━━━━━ The data ━━━━━
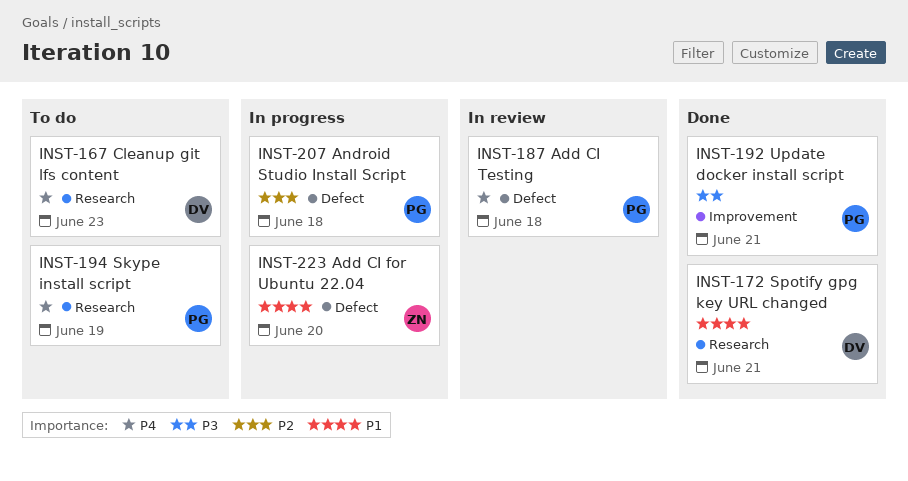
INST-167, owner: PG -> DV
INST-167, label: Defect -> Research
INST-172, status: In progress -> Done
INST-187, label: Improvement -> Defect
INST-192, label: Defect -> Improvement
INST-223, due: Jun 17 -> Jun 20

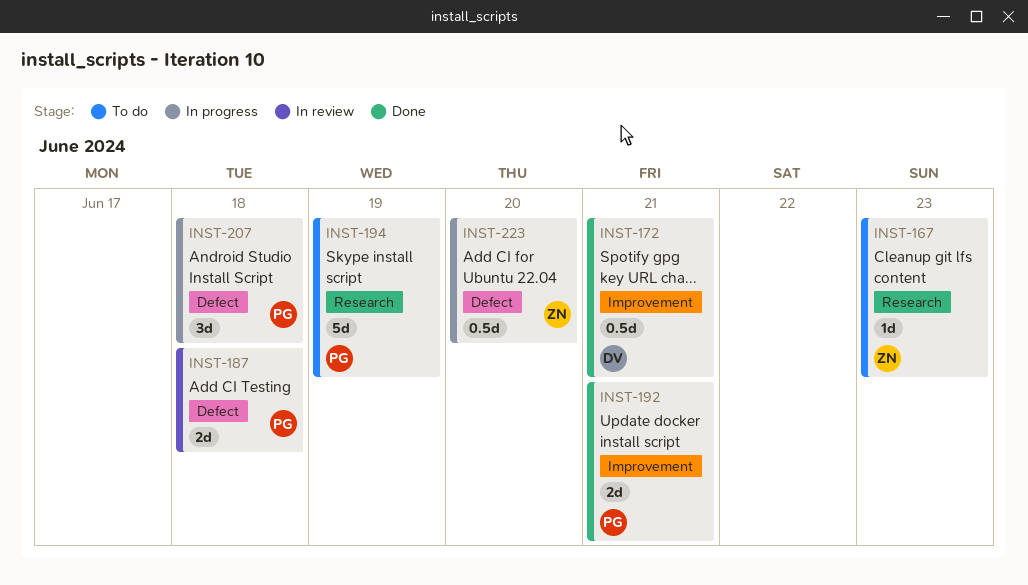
INST-167, owner: DV -> ZN
INST-172, label: Research -> Improvement

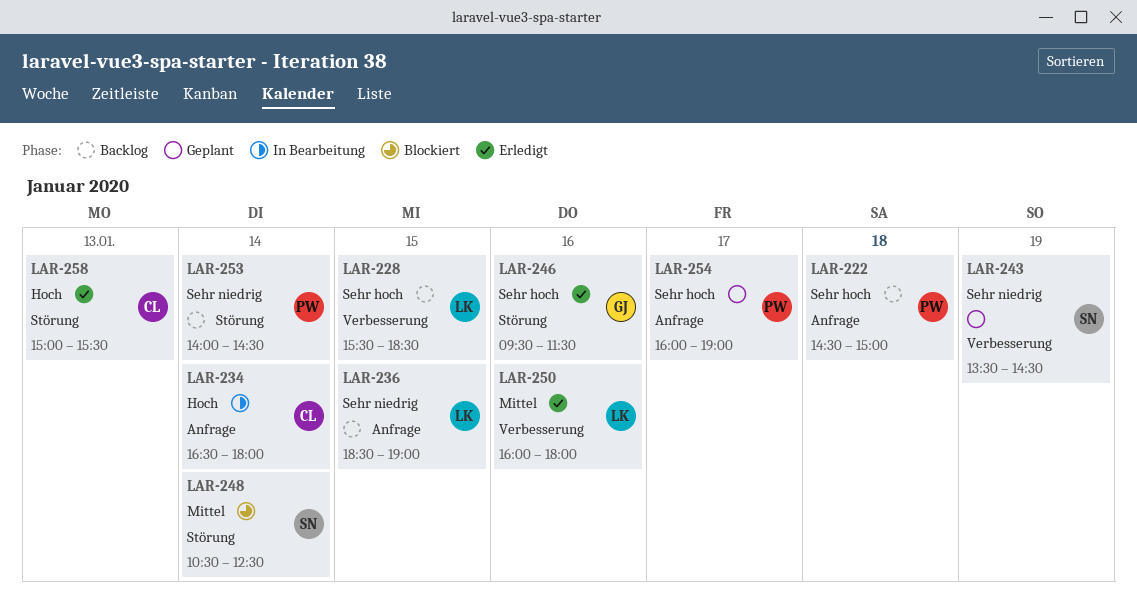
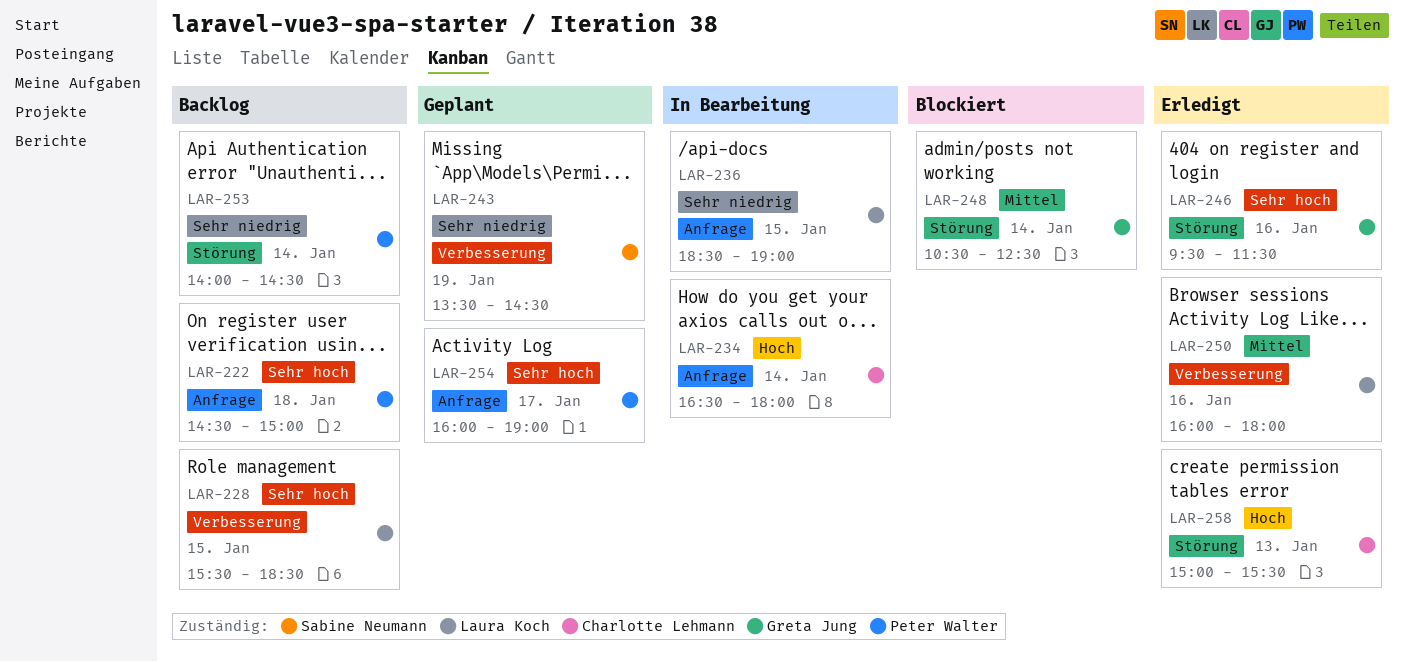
LAR-236, status: Backlog -> In Bearbeitung
LAR-248, owner: Sabine Neumann -> Greta Jung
━━━━━
Each line that holds the string "Improvement" is to be copied from the entries above.

INST-187, label: Improvement -> Defect
INST-192, label: Defect -> Improvement
INST-172, label: Research -> Improvement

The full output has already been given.